Indique si cada afirmación concuerda con el hilo sobre las nevadas en Cataluña que figura más abajo, respondiendo sí o no y citando literalmente las palabras del hilo que lo deciden. (a) Las nevadas llegaron a cubrir más de dos terceras partes del territorio. (b) Las nevadas no alcanzaron la línea de costa. (c) Un participante atribuye la caída de torres de alta tensión a la fuerza del viento.

TEXTO DEL DOCUMENTO.
- - - - -

# METEOROLOGÍA > Precipitaciones y Seguimiento directo >  AEMET: Análisis preliminar de las nevadas en Cataluña 7-8 de marzo 2010

## Luján

La AEMET ha publicado un informe preliminar sobre las nevadas que afectaron a Cataluya el 7 y 8 de marzo de 2010.




> 23/03/2010, Cataluña  .- Durante la tarde del día 7 y parte del 8 de marzo de 2010 se produjo en Cataluña una situación de nevadas persistentes y generalizadas. Fueron localmente intensas y acompañadas de tormenta en el litoral y prelitoral de Girona y en el área de Barcelona ciudad. Dejaron importantes espesores de nieve en amplios sectores del este y del norte de la comunidad, llegando a cubrir más de dos terceras partes del territorio. Afectaron incluso a la línea de costa.


Informe completo en: http://www.aemet.es/documentos/es/no...08-03-2010.pdf

----------


## Salut

La verdad es que es curioso como unas nevadas que en mi tierra son el pan nuestro de cada día, por allí lleguen a generar un caos tan bestial.

Como siempre, la vulnerabilidad es más importante que el fenómeno natural en si.

----------


## sergi1907

> La verdad es que es curioso como unas nevadas que en mi tierra son el pan nuestro de cada día, por allí lleguen a generar un caos tan bestial.
> 
> 
> Como siempre, la vulnerabilidad es más importante que el fenómeno natural en si.


Hay pueblos que ha estado más de dias días sin luz por la caída de torres de alta tensión que según parece no eran de muy buena calidad. Pero bueno los señores políticos seguramente van a tomar unas medidas para que esto no vuelva a ocurrir: Dejar que pase el tiempo y se olvide :Mad: 

Como quedó demostrado por mucha capital moderna que sea, para determinados fenómenos meteorológicos no está preparada.

----------


## perdiguera

Os dáis cuenta que quieren organizar unos JJOO de invierno?
Creo que la nevada fué un ensayo.
Cuando los políticos no tienen nada que hacer se inventan algo para generar impuestos o al menos eso creo yo.
Cuando tienen algo que hacer no vienen por que no están o porque se han ido de caza
o al menos eso pienso yo.

----------

- - - - -

LISTADO DE DATOS.

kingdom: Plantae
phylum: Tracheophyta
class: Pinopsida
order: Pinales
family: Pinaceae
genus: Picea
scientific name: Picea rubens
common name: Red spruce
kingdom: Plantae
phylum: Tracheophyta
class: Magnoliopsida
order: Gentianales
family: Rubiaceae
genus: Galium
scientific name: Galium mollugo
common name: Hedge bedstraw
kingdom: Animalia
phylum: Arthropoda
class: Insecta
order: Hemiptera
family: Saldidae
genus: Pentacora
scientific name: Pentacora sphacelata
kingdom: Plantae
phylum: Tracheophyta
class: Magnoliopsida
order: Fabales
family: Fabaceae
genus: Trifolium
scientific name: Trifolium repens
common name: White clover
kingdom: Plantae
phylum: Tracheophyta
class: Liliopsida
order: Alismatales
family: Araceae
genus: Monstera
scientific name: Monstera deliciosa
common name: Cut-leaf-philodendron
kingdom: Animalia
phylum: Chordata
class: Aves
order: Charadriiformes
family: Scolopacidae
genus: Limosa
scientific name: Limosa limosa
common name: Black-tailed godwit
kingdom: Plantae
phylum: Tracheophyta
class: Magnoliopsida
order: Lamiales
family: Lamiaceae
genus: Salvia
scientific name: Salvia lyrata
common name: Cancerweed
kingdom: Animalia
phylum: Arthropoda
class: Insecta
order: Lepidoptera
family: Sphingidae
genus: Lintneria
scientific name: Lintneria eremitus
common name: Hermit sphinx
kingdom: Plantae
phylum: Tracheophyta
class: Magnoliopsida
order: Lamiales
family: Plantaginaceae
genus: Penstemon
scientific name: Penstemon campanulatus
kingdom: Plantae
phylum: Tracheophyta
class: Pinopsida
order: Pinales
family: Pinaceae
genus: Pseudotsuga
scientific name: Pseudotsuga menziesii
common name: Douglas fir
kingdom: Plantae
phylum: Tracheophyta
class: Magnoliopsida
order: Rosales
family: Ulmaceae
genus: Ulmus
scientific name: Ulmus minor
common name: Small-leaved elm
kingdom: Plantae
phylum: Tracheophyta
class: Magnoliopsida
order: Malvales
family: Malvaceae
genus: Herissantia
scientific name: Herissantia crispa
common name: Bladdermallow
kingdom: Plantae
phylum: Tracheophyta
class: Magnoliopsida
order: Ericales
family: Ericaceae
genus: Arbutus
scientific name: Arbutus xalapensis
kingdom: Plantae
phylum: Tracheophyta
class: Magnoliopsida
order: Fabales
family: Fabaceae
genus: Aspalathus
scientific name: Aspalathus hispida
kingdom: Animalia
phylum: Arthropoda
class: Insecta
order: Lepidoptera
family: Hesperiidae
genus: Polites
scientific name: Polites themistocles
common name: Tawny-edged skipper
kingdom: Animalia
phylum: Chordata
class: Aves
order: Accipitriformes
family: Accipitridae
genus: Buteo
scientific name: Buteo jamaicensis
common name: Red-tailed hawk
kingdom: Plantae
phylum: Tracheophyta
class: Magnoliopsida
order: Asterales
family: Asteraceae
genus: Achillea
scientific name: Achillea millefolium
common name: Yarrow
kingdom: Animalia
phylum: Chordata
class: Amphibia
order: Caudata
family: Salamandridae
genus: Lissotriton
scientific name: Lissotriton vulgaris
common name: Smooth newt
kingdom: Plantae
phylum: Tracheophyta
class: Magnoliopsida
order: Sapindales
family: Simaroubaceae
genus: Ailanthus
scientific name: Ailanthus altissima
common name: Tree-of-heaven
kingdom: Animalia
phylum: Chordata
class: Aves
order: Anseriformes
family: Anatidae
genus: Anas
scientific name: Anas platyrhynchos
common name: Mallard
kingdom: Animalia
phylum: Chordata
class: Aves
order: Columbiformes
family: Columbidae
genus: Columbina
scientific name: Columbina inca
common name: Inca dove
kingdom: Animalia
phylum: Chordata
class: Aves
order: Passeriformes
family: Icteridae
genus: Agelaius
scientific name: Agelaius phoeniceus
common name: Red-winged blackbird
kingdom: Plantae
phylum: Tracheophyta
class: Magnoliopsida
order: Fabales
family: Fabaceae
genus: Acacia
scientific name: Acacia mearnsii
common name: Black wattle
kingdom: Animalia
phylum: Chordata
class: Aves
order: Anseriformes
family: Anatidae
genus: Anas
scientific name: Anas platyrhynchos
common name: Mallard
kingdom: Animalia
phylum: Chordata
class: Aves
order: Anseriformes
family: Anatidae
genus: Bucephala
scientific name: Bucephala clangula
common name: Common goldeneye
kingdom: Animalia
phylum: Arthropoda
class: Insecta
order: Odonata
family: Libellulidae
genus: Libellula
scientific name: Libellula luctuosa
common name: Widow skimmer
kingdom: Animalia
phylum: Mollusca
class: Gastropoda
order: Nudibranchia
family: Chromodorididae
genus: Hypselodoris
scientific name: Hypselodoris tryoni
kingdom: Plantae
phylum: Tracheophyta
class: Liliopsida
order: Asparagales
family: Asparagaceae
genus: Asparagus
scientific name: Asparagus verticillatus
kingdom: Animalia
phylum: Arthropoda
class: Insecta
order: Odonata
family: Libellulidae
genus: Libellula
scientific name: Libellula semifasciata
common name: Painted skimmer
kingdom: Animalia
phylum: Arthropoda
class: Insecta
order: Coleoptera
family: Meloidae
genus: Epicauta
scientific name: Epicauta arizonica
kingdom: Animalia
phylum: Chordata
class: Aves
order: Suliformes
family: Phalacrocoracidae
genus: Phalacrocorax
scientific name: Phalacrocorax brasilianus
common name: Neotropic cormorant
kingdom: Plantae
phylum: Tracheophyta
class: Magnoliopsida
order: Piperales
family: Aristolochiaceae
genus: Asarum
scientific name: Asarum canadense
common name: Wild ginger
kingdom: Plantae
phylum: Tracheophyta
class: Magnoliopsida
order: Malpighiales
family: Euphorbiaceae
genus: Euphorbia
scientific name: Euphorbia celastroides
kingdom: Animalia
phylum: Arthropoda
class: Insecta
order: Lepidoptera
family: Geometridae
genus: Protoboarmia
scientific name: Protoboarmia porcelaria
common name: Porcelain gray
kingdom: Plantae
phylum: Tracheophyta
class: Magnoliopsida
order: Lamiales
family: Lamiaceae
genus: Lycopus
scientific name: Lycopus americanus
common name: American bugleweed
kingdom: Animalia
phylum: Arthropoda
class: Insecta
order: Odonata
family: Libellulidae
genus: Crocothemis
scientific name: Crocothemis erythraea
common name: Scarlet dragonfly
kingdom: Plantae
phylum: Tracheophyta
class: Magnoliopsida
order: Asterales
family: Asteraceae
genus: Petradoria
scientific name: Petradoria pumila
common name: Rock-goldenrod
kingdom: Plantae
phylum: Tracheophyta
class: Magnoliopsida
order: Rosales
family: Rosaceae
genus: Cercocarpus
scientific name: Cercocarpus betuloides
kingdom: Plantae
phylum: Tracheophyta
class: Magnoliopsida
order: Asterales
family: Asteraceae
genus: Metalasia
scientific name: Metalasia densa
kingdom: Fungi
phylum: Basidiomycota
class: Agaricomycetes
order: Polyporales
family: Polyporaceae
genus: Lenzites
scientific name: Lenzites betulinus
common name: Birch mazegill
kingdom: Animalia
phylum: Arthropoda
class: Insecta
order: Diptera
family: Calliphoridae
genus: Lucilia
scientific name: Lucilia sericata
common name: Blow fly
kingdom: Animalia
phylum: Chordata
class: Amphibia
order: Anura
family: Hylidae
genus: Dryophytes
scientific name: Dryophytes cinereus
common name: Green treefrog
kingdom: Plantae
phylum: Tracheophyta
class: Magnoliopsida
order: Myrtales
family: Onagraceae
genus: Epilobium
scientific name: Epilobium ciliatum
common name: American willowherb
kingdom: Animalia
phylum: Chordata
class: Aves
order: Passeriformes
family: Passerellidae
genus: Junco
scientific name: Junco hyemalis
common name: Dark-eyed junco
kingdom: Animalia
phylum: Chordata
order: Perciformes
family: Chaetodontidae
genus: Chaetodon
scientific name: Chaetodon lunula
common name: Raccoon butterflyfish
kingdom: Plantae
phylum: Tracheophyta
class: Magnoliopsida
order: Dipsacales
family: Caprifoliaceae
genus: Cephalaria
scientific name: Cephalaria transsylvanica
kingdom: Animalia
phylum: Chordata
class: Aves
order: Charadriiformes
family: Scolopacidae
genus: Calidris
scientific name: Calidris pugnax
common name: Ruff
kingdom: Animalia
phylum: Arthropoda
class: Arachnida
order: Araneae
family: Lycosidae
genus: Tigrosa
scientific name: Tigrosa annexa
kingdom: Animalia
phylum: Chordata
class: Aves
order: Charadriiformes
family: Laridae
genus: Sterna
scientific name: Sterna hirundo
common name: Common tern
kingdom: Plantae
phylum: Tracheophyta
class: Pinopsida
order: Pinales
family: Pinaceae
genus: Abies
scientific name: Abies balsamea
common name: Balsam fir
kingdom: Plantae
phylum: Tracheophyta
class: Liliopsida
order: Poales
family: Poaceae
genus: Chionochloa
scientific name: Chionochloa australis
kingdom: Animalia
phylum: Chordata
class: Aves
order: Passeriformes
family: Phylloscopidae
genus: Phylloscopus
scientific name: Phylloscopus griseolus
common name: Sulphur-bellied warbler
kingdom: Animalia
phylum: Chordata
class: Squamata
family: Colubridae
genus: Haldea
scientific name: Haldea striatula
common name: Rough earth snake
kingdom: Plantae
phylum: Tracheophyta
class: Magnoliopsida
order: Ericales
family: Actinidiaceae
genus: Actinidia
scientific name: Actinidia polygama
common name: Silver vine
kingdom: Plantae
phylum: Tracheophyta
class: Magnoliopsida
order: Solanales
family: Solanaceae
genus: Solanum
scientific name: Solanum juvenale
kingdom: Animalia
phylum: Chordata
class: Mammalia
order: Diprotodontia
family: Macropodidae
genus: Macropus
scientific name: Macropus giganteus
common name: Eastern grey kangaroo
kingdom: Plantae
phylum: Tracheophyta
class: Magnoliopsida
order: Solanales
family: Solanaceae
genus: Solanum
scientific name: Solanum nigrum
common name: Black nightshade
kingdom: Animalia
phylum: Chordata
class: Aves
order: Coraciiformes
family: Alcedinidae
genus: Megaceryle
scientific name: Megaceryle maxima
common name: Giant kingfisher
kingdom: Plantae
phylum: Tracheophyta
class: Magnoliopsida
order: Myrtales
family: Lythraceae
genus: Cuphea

- - - - -

RESPUESTA A LA TAREA.
(a) Sí: «llegando a cubrir más de dos terceras partes del territorio».
(b) No: «Afectaron incluso a la línea de costa».
(c) No: «que según parece no eran de muy buena calidad».